Remarque : À l’approche des élections présidentielles de 2020, TCT procédera à des analyses, fondées sur la doctrine sociale catholique, de diverses propositions politiques. En tant qu’organisation à but non lucratif, nous ne pouvons et ne soutiendrons ni ne rejetterons aucun candidat. Mais nous pouvons et allons commenter les idées émergentes qui peuvent façonner notre avenir. Nous avons la chance de pouvoir commencer aujourd’hui avec quelques commentaires de l’expert en soins de santé James C. Capretta. – Robert Royal
Le sénateur Bernie Sanders, sollicitant pour la deuxième fois l’investiture présidentielle du Parti démocrate, répète souvent ce qui est devenu sa phrase à succès : « Les soins de santé sont un droit et non un privilège ». Ce sentiment fait écho chez de nombreux électeurs qui voteront dans les prochaines primaires démocrates.

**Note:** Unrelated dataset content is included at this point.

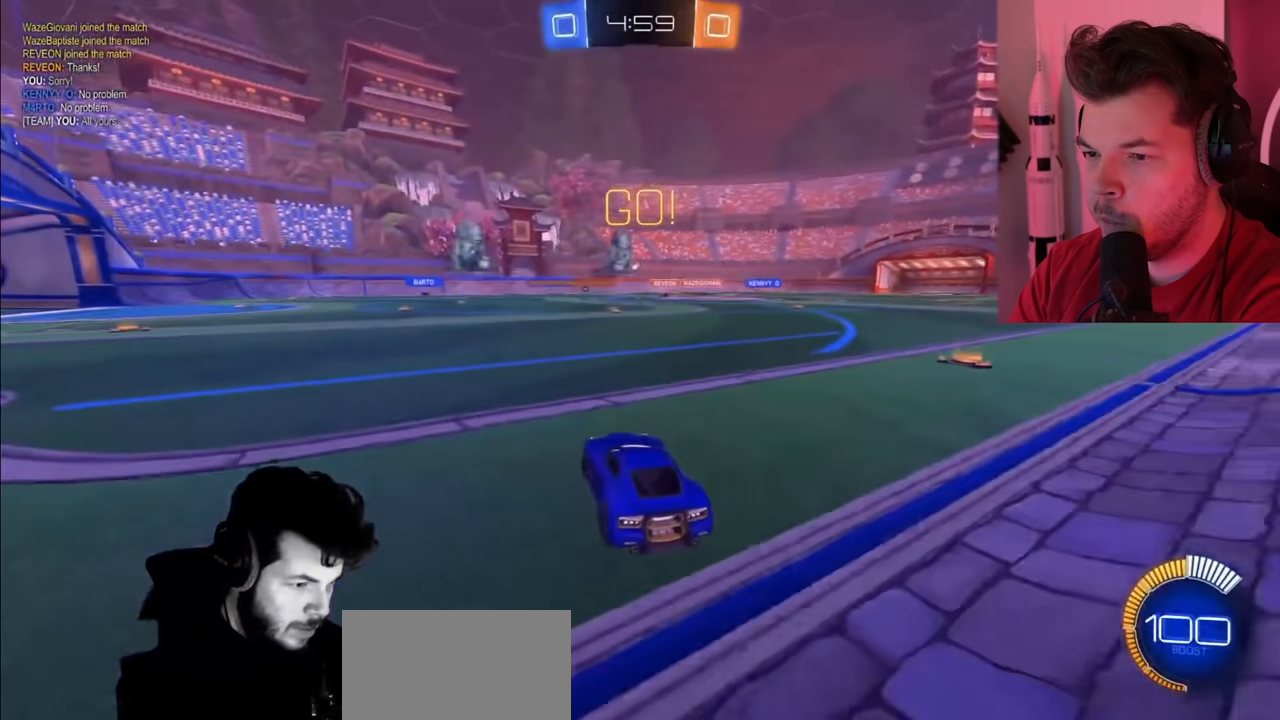
{"buttons": ["R2"], "left_stick": "up-left", "right_stick": "center", "events": [[350, "left_stick", "center"], [467, "left_stick", "up-left"]]}
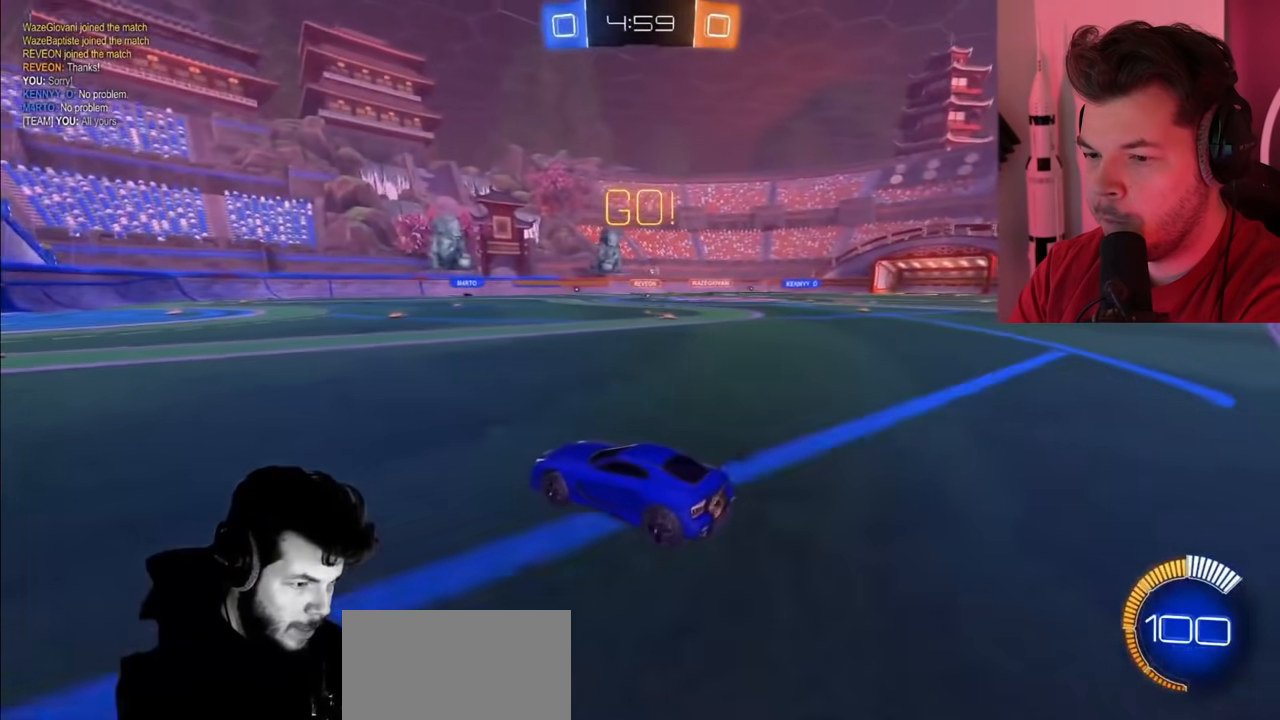
{"buttons": ["R2"], "left_stick": "center", "right_stick": "center", "events": [[183, "left_stick", "center"]]}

Il est également conforme à l’enseignement social catholique. L’Église a constamment réaffirmé le droit aux soins de santé à l’ère de la médecine moderne. Le Catéchisme de l’Église catholique déclare que « la communauté politique a le devoir d’assurer […] conformément aux institutions du pays […] le droit à des soins médicaux ».
La reconnaissance de ce droit de l’homme est logique et compatible avec une bonne compréhension du rôle de l’État dans la promotion du bien commun. L’une des principales responsabilités d’une gouvernance correctement ordonnée est de favoriser les conditions permettant la protection et le développement de la famille et de ses membres. Sans soins médicaux, certaines personnes ne peuvent pas assumer leurs responsabilités envers les membres de leur famille, ni utiliser toute la gamme des talents qui contribueraient au bien-être de la communauté au sens large.
Des soins médicaux efficaces sont à juste titre une question d’intérêt commun à l’échelle de la société. Certaines maladies sont contagieuses, ce qui signifie que les communautés ont intérêt à la bonne santé de tous leurs membres. Les dirigeants politiques devraient être tenus responsables de la promotion de la santé publique car les agences gouvernementales sont les seules entités capables de coordonner une réponse à certains défis et menaces d’ordre médical.
Et les soins d’urgence, comme la lutte contre les incendies, sont quelque chose qui nécessite une coordination communautaire et un soutien financier ; sinon, ils n’existent pas. Le principe de subsidiarité signifie que les niveaux inférieurs de gouvernement peuvent et doivent jouer un rôle important dans les questions qui concernent des problèmes de santé au niveau local plutôt que national.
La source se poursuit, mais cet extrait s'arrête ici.